发布: 2008-10-03 09:55 | 作者: 杨典



 

在莫斯科那边,在黑暗的深渊一个冷酷而残暴的巨人威严闪现—— 他代表着一个僵化封冻的时代他根本读不懂帕斯捷尔纳克的诗篇
 ——纳·科尔查文

据说,除了被扼杀在斯大林集中营的天才曼捷斯塔姆之外,俄罗斯诗歌白银时代还有一个少年诗人曾经在斯大林活着的时候写了反斯大林的讽刺诗,而且当众朗诵 过,这就是科尔查文。他曾被当作精神病患者流放。那么,就整个前苏俄时期来说,这样超绝、直接、敢指名道姓攻击暴君的殉教徒般的诗歌卫道士,已经有两个。

我想说的是:中国一个也没有。

自古就没有一个中国诗人用纯抒情的语言正面讽刺过制造了无数悲剧的暴君。只有调侃,没有反抗。骂孔子可以,骂皇帝则立刻满门抄斩,噤若寒蝉。原因当然也有 很多,譬如:曹操,李后主与毛泽东也都是一流诗人。如此还有什么真话可说?还是说好话吧。《石头记》里鸳鸯骂得最到位:“宋徽宗的鹰,赵子昂的马,都是好 话(画)!”不但如此,似乎革命还救了不少庸才。譬如第三代以来,竟然是反刍一般在某个阶段出了一大堆所谓的“新左翼”诗人,东施效颦,重复着老掉牙的伪 人道主义,而丝毫不去思考上个世纪中叶铺满远东大地的红血白骨……曾经无 数无辜精英的血冲天而起,文明破碎,暴殄天物。大家早忘了。而另一些些诗人们还死守着他们腐烂的意识形态——辩解说:“不,这是因为他们搞的不是真正的 诗……真正的什么主义”。要不然就挣钱去了,要不然去搞什么山林派,婉约派,苹果派,莽汉非非诗江湖下半身派去了,要不就是拿死来说事。只要人一死,再烂 的诗也成了宝贝。活着的时候可连糖是甜的,药是苦的都不敢随便乱说,只说说“我家门口的古桥”之类,全都是省油的灯,吃素的,洒脱自然,从而也摆脱了作为 诗人内心与世界苦难之必然干系。我不得不感叹:你们丫干得真他妈漂亮!

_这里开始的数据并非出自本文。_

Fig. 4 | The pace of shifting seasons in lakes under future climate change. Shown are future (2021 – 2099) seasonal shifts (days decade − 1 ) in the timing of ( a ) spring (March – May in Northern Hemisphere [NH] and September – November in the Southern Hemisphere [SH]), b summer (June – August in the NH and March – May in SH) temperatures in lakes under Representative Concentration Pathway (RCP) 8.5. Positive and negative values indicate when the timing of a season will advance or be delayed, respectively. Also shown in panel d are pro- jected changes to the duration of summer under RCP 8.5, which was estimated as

为什么中国诗人总是有智慧而无真理?人话、好话、鬼话、神话,大白话口水话都写了,就是不写点真话。

没有人真正从根本上理解,为什么参加过巴黎公社起义的兰波,最后会去贩卖军火与黑奴?关注以太与神学的谭嗣同为什么去就一个小义?仅仅是因为他们想“走向行动”吗?大家也忘记了列宁那句道出左翼天机的话:“到了共产主义社会,我们的厕所要用黄金来修!”

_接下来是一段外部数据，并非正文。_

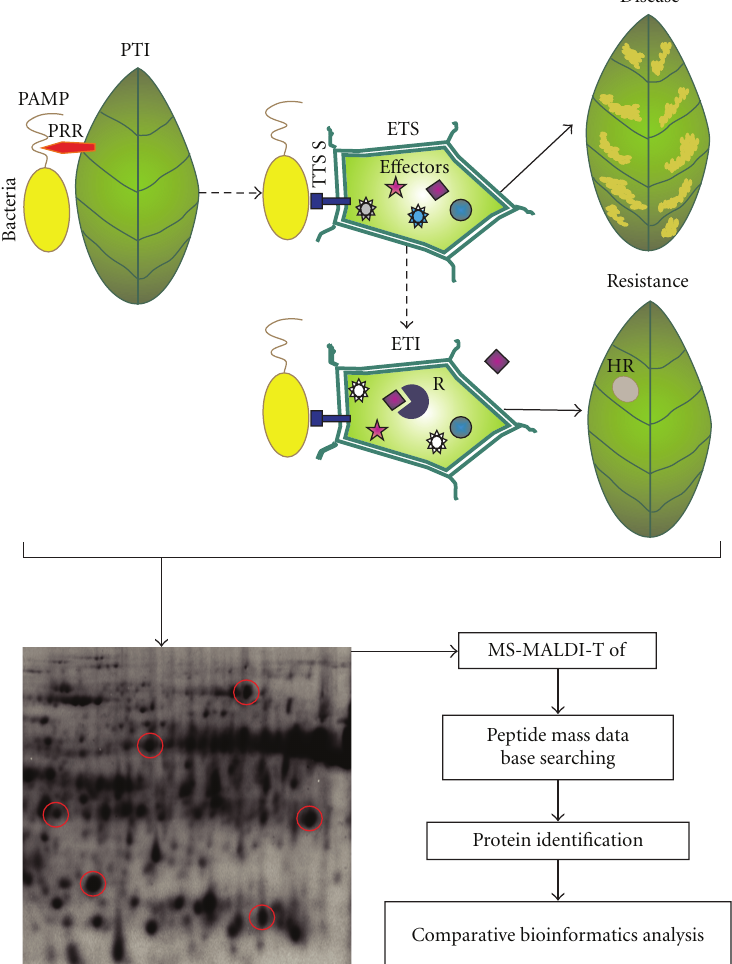
Figure 1: When the plant encounters a microorganism, the recognition of bacterial molecular patterns (PAMPs) by plant membrane receptors (PRRs) triggers the PAMP-triggered immunity (PTI). Pathogenic bacteria overcome this defense response by injecting the type three secretion system (TTSS) proteins called e ff ectors that promote pathogenicity. This process is called e ff ector-triggered susceptibility (ETS) and leads to plant disease. Some plants respond to these e ff ectors through the development of R proteins that recognize e ff ectors and activate the so-called e ff ector-triggered immunity (ETI). This is a response associated with a specific programmed cell death called hypersensitive response (HR) that limits pathogen growth and culminates into plant resistance. Protein samples are extracted from tissues of di ff erent plant cultivars inoculated with di ff erent bacterial strains or bacterial components that trigger the above-mentioned responses. Spots showing di ff erential abundance compared to control treatment (circled in red in the gel picture) are then subjected to subsequent proteomic analysis to resolve response-specific plant protein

看来左边的目的居然是右边,资本可以兼并幻想,就像佛教。

而真正的原因是:在艺术上去分左右,更是荒诞派戏剧。

牢骚发完,忽然想起35岁即夭折的佛教曹洞宗第47世 曼殊上人苏戬,是最后一代用古文写诗和小说的近代天才之一,也是有着严重刺客倾向的革命党,激狂的画家和藐视天下,又悲悯浊世的高僧。他爱山海蝴蝶,枯树 古寺,也渴望喋血街头、烂醉烟花。他的一生广交近代中国历史上的几乎所有重要人物,性如纯酒,热血冷心。自渎、颓唐、贪食、好杀,他超人与怪癖的境界直追 寒山、八大,而混血的身世,漂流传奇的阅历和对人性污秽极端的暴怒,则将他俊美、典雅而空灵的癫僧情痴形象推到了后代难以望其项背的高度。

没有人真正了解苏曼殊的暴怒与颓废。

那些传记作者与乱世熟人怎能懂得血书的《断鸿零雁记》?

要理解他心中的热忱吗?首先你必须向他那样一次吃五斤冰。这是只有真火焚身的人才能做到的。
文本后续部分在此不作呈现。